§ EXERCISE
With the line containing "(513, 402) none" as the start and the line containing "[313,490,531,510] o-sql-driver/mysql ->" as the end, transcribe that span of the entries below exactly, including both.

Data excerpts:
------------------------

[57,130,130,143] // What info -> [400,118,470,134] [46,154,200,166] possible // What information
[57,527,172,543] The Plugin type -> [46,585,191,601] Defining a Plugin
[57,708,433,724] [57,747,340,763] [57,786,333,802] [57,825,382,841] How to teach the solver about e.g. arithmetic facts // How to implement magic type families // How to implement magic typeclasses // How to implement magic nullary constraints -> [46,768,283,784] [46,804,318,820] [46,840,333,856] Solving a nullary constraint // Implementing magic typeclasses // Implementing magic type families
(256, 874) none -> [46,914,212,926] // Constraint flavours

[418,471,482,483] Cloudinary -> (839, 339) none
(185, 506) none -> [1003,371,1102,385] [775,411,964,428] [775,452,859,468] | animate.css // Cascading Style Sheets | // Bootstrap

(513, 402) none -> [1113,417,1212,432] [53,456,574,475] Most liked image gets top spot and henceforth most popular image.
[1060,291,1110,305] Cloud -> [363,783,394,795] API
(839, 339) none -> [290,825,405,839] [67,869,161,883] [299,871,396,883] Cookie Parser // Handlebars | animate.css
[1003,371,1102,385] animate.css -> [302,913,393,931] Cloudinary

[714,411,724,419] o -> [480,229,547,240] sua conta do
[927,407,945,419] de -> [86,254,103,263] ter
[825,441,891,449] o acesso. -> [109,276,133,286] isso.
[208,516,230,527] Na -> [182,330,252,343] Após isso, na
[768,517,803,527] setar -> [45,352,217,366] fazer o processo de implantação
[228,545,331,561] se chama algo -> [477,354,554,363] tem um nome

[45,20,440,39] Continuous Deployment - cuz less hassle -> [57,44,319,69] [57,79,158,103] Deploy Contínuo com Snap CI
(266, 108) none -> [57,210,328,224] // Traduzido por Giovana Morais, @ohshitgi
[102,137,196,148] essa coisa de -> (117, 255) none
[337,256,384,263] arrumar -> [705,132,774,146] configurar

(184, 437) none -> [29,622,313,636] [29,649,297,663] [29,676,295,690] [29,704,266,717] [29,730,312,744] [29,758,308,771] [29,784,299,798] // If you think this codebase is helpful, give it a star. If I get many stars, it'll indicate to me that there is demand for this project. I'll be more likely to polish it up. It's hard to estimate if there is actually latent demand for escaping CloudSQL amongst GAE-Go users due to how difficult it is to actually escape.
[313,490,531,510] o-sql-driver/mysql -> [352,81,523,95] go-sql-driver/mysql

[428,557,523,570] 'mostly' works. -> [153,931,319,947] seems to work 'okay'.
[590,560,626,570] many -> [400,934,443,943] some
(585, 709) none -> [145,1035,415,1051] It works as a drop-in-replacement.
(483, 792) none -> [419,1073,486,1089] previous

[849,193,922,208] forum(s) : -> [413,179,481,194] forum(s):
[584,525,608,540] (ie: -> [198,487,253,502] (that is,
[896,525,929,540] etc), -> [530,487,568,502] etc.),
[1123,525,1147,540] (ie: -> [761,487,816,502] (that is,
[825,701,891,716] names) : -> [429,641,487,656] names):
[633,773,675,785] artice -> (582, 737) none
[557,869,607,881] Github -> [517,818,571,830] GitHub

------------------------

§ TASK OUTPUT
(513, 402) none -> [1113,417,1212,432] [53,456,574,475] Most liked image gets top spot and henceforth most popular image.
[1060,291,1110,305] Cloud -> [363,783,394,795] API
(839, 339) none -> [290,825,405,839] [67,869,161,883] [299,871,396,883] Cookie Parser // Handlebars | animate.css
[1003,371,1102,385] animate.css -> [302,913,393,931] Cloudinary

[714,411,724,419] o -> [480,229,547,240] sua conta do
[927,407,945,419] de -> [86,254,103,263] ter
[825,441,891,449] o acesso. -> [109,276,133,286] isso.
[208,516,230,527] Na -> [182,330,252,343] Após isso, na
[768,517,803,527] setar -> [45,352,217,366] fazer o processo de implantação
[228,545,331,561] se chama algo -> [477,354,554,363] tem um nome

[45,20,440,39] Continuous Deployment - cuz less hassle -> [57,44,319,69] [57,79,158,103] Deploy Contínuo com Snap CI
(266, 108) none -> [57,210,328,224] // Traduzido por Giovana Morais, @ohshitgi
[102,137,196,148] essa coisa de -> (117, 255) none
[337,256,384,263] arrumar -> [705,132,774,146] configurar

(184, 437) none -> [29,622,313,636] [29,649,297,663] [29,676,295,690] [29,704,266,717] [29,730,312,744] [29,758,308,771] [29,784,299,798] // If you think this codebase is helpful, give it a star. If I get many stars, it'll indicate to me that there is demand for this project. I'll be more likely to polish it up. It's hard to estimate if there is actually latent demand for escaping CloudSQL amongst GAE-Go users due to how difficult it is to actually escape.
[313,490,531,510] o-sql-driver/mysql -> [352,81,523,95] go-sql-driver/mysql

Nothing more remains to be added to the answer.